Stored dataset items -

___

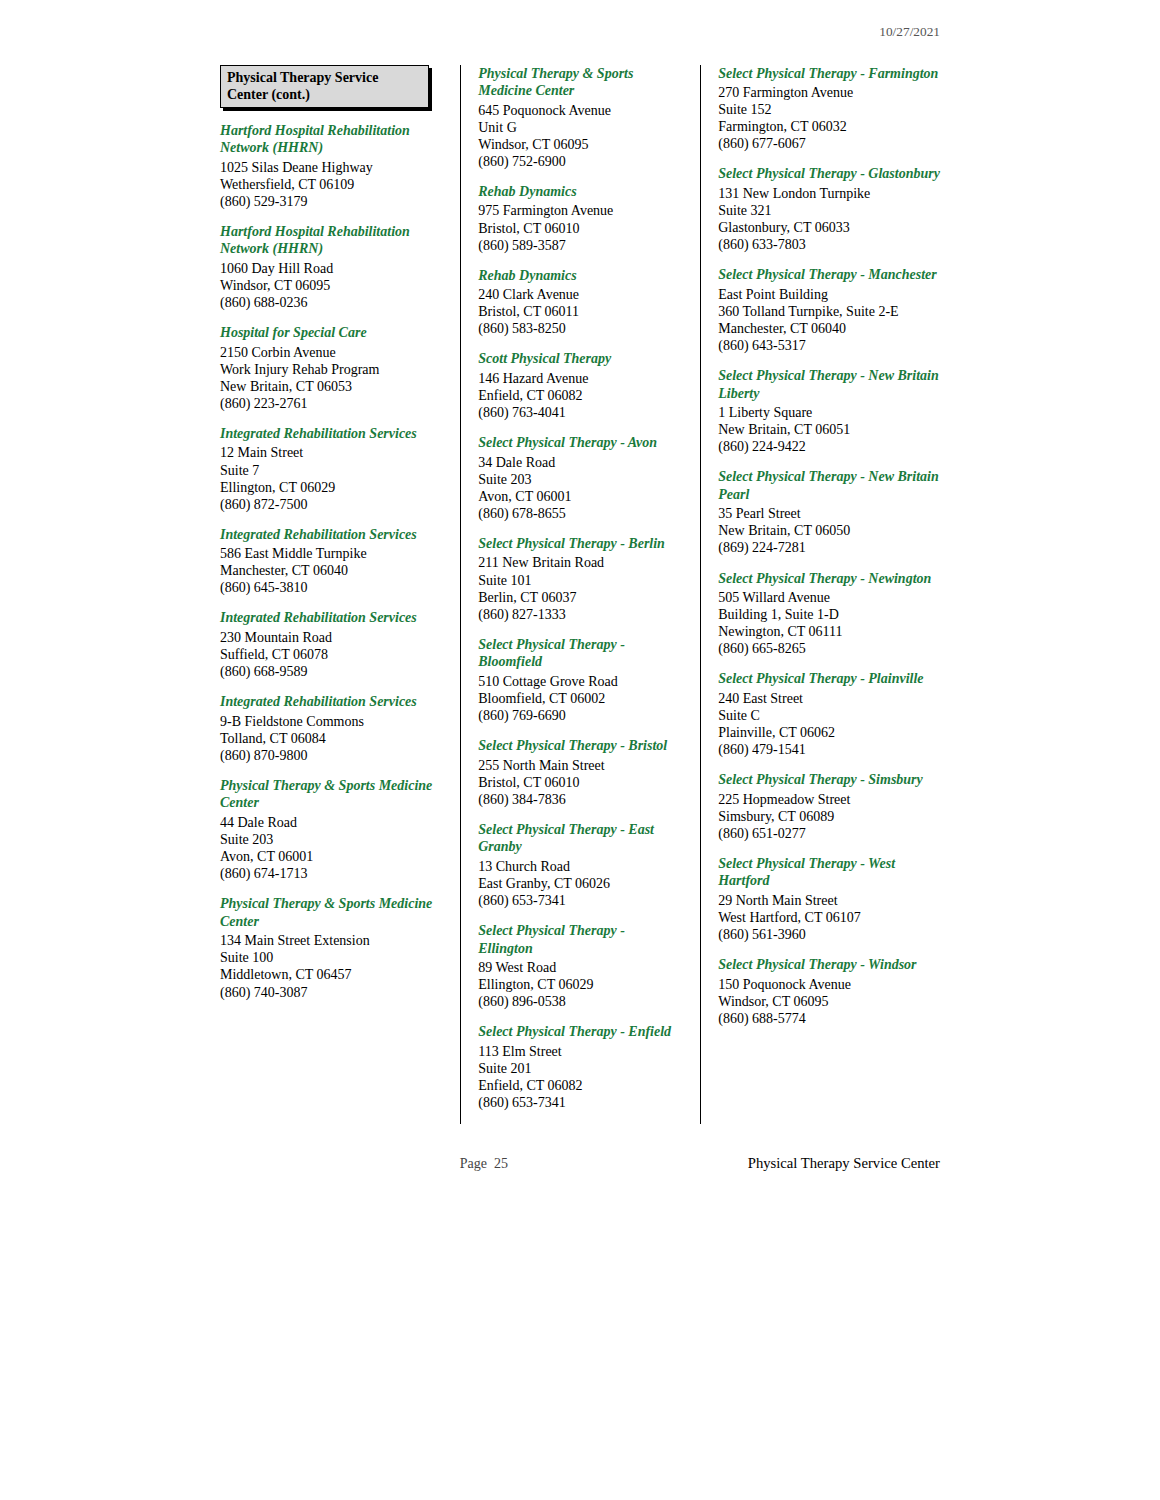10/27/2021
Physical Therapy Service Center (cont.)
Hartford Hospital Rehabilitation Network (HHRN)
1025 Silas Deane Highway
Wethersfield, CT 06109
(860) 529-3179
Hartford Hospital Rehabilitation Network (HHRN)
1060 Day Hill Road
Windsor, CT 06095
(860) 688-0236
Hospital for Special Care
2150 Corbin Avenue
Work Injury Rehab Program
New Britain, CT 06053
(860) 223-2761
Integrated Rehabilitation Services
12 Main Street
Suite 7
Ellington, CT 06029
(860) 872-7500
Integrated Rehabilitation Services
586 East Middle Turnpike
Manchester, CT 06040
(860) 645-3810
Integrated Rehabilitation Services
230 Mountain Road
Suffield, CT 06078
(860) 668-9589
Integrated Rehabilitation Services
9-B Fieldstone Commons
Tolland, CT 06084
(860) 870-9800
Physical Therapy & Sports Medicine Center
44 Dale Road
Suite 203
Avon, CT 06001
(860) 674-1713
Physical Therapy & Sports Medicine Center
134 Main Street Extension
Suite 100
Middletown, CT 06457
(860) 740-3087
Physical Therapy & Sports Medicine Center
645 Poquonock Avenue
Unit G
Windsor, CT 06095
(860) 752-6900
Rehab Dynamics
975 Farmington Avenue
Bristol, CT 06010
(860) 589-3587
Rehab Dynamics
240 Clark Avenue
Bristol, CT 06011
(860) 583-8250
Scott Physical Therapy
146 Hazard Avenue
Enfield, CT 06082
(860) 763-4041
Select Physical Therapy - Avon
34 Dale Road
Suite 203
Avon, CT 06001
(860) 678-8655
Select Physical Therapy - Berlin
211 New Britain Road
Suite 101
Berlin, CT 06037
(860) 827-1333
Select Physical Therapy - Bloomfield
510 Cottage Grove Road
Bloomfield, CT 06002
(860) 769-6690
Select Physical Therapy - Bristol
255 North Main Street
Bristol, CT 06010
(860) 384-7836
Select Physical Therapy - East Granby
13 Church Road
East Granby, CT 06026
(860) 653-7341
Select Physical Therapy - Ellington
89 West Road
Ellington, CT 06029
(860) 896-0538
Select Physical Therapy - Enfield
113 Elm Street
Suite 201
Enfield, CT 06082
(860) 653-7341
Select Physical Therapy - Farmington
270 Farmington Avenue
Suite 152
Farmington, CT 06032
(860) 677-6067
Select Physical Therapy - Glastonbury
131 New London Turnpike
Suite 321
Glastonbury, CT 06033
(860) 633-7803
Select Physical Therapy - Manchester
East Point Building
360 Tolland Turnpike, Suite 2-E
Manchester, CT 06040
(860) 643-5317
Select Physical Therapy - New Britain Liberty
1 Liberty Square
New Britain, CT 06051
(860) 224-9422
Select Physical Therapy - New Britain Pearl
35 Pearl Street
New Britain, CT 06050
(869) 224-7281
Select Physical Therapy - Newington
505 Willard Avenue
Building 1, Suite 1-D
Newington, CT 06111
(860) 665-8265
Select Physical Therapy - Plainville
240 East Street
Suite C
Plainville, CT 06062
(860) 479-1541
Select Physical Therapy - Simsbury
225 Hopmeadow Street
Simsbury, CT 06089
(860) 651-0277
Select Physical Therapy - West Hartford
29 North Main Street
West Hartford, CT 06107
(860) 561-3960
Select Physical Therapy - Windsor
150 Poquonock Avenue
Windsor, CT 06095
(860) 688-5774
Page 25
Physical Therapy Service Center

___

EXERCISE -
Above are the lines; repeat exactly the ones from the line containing "(860) 763-4041" down to the line containing "(860) 384-7836", both inclusive.

EXERCISE SOLUTION -
(860) 763-4041
Select Physical Therapy - Avon
34 Dale Road
Suite 203
Avon, CT 06001
(860) 678-8655
Select Physical Therapy - Berlin
211 New Britain Road
Suite 101
Berlin, CT 06037
(860) 827-1333
Select Physical Therapy - Bloomfield
510 Cottage Grove Road
Bloomfield, CT 06002
(860) 769-6690
Select Physical Therapy - Bristol
255 North Main Street
Bristol, CT 06010
(860) 384-7836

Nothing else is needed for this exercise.